• Work task:
In the material below, find the line containing "vfov_deg: 8.7" and the line containing "exposure_s: 1/60", then reproduce exactly both of them and every line between, and nothing else.
★ ★ ★ ★ ★ ★ ★
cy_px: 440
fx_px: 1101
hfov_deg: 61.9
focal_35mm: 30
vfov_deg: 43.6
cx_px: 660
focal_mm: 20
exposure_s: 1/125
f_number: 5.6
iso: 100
★ ★ ★ ★ ★ ★ ★
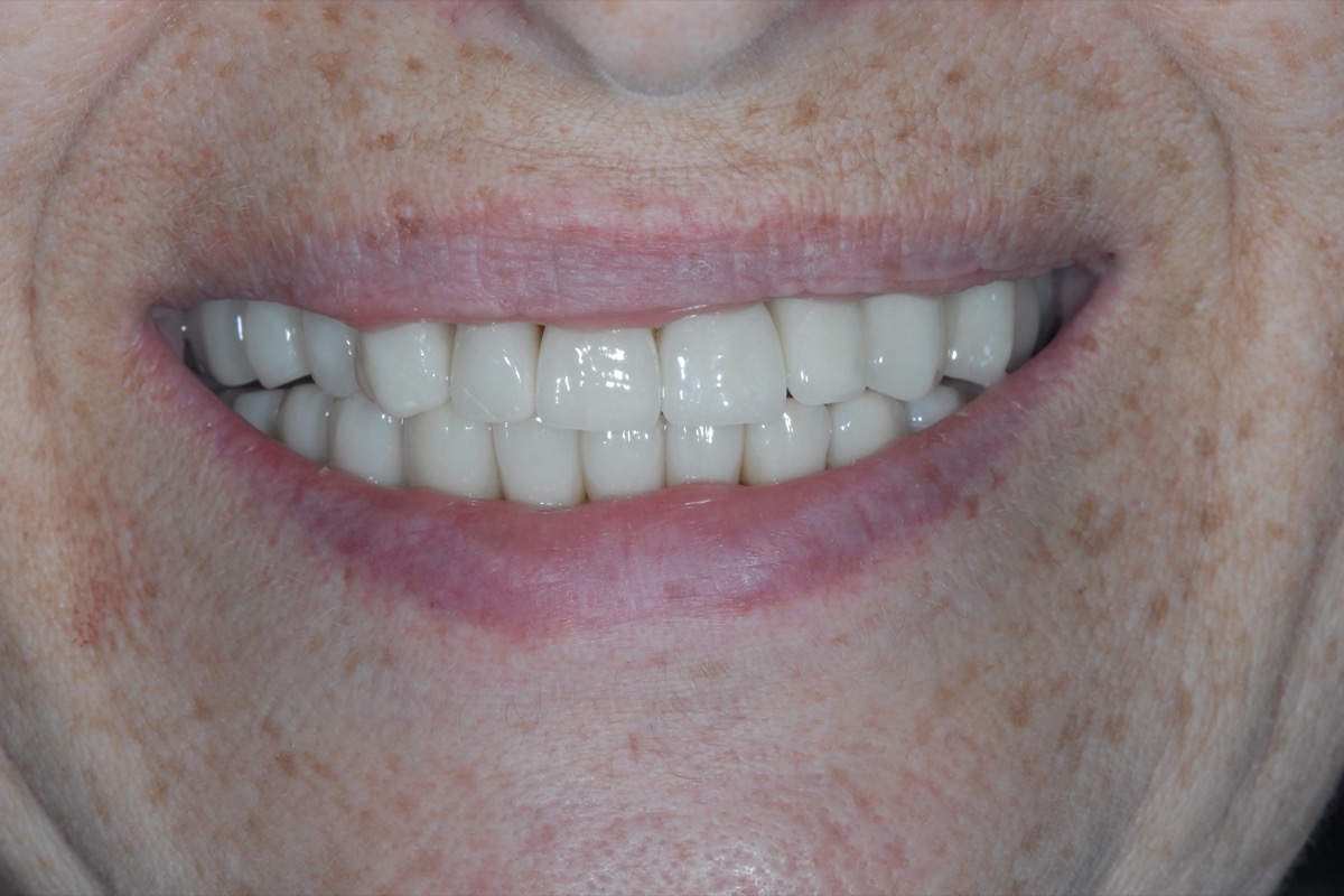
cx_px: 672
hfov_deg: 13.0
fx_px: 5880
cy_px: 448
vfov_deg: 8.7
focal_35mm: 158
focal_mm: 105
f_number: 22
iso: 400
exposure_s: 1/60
★ ★ ★ ★ ★ ★ ★
• Solution to this task:
vfov_deg: 8.7
focal_35mm: 158
focal_mm: 105
f_number: 22
iso: 400
exposure_s: 1/60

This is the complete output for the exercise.